Children from poor families are more often poorly behaved and that could quite rightly lead to their rejection by schools trying to inculcate high behavioral standards

Faith schools were accused of covert selection today as it emerged they are more likely to be dominated by children from middle-class families than ordinary state schools.

Figures show that schools backed by the Church of England and Roman Catholic Church take a smaller share of poor pupils than other primaries and secondaries nearby.

Data from the Department for Education reveals that three-quarters of Catholic schools had a lower proportion of children from the most deprived backgrounds – those eligible for free meals – than the average for their local authority last year.

At the same time, some three-quarters of Anglican primaries and two-thirds of secondaries also took a smaller share of poor pupils.

Church leaders defended the figures saying that schools often had wider catchment areas than other schools.

But the disclosure prompted claims from secular groups that middle-class families were allowed to cheat often complex selection criteria to make sure their children secured places.

Richy Thompson, from the British Humanist Association, said: “Repeated academic studies have shown that, in state schools that select on religious grounds, there end up being fewer pupils from poorer backgrounds and that any selection favours more affluent parents who know how to play the system.”

Currently, faith schools make up around a third of state-funded schools in England.

In the latest study, the Guardian analysed data from recent school-by-school league tables to assess the extent to which they reflect their local communities.

According to figures, some 73 per cent of Catholic primaries and 72 per cent of Catholic secondaries have a lower proportion of pupils eligible for free meals – those with parents earning less than £16,000 – than the average for the local authority.

It was also revealed that 74 per cent of Anglican primaries and 65.5 per cent of secondaries failed to properly represent the local area.

By contrast, just 51 per cent of non-religious primaries and 45 per cent of secondaries had a smaller proportion of pupils eligible for free school meals.

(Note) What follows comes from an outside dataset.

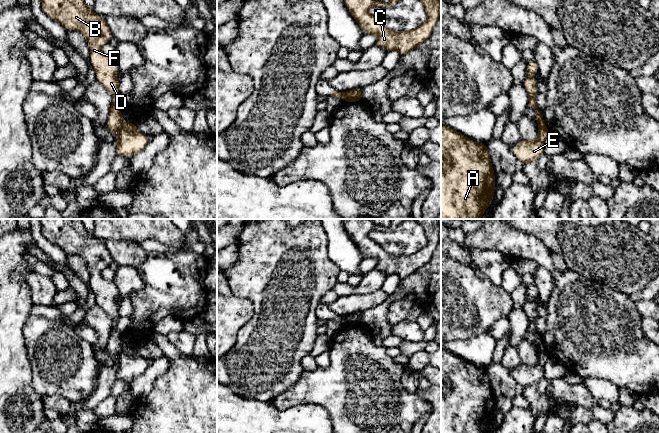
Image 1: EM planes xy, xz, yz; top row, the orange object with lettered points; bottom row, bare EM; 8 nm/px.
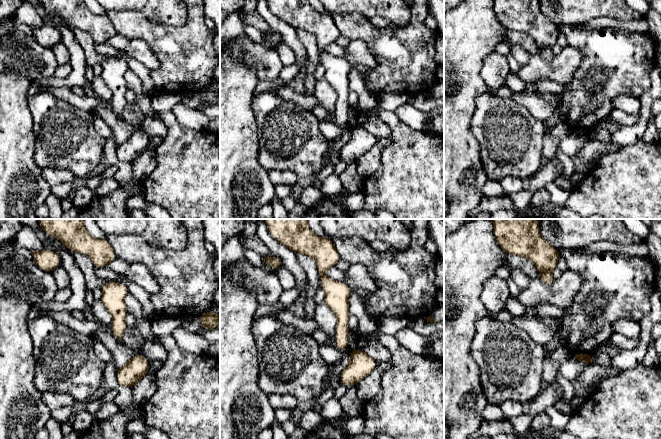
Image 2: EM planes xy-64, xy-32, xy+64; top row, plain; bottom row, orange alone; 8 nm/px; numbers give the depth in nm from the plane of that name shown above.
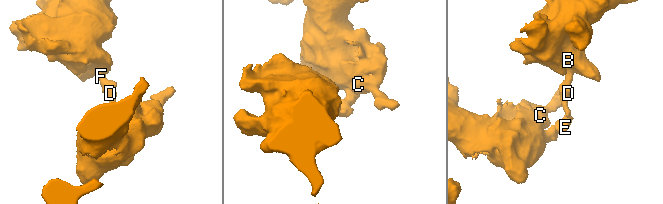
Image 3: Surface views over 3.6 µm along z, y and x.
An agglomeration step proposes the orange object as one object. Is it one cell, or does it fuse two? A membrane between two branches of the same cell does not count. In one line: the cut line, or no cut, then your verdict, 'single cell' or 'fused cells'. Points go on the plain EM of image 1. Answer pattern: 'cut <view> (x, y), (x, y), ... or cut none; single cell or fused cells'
cut xy (123, 347), (115, 356); fused cells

The Catholic Education Service insisted that schools often failed to reflect their communities because catchment areas were much wider than those for other schools, with religious children often travelling from miles around to attend.

It pointed to separate DfE data that showed 18.6 per cent of children at Catholic primary schools lived in the most deprived 10 per cent of areas of England, compared with only 14.3 per cent of primary pupils nationally.

A spokesman for the CofE rejected claims of backdoor selection, saying local authorities controlled the admissions of more than half its schools.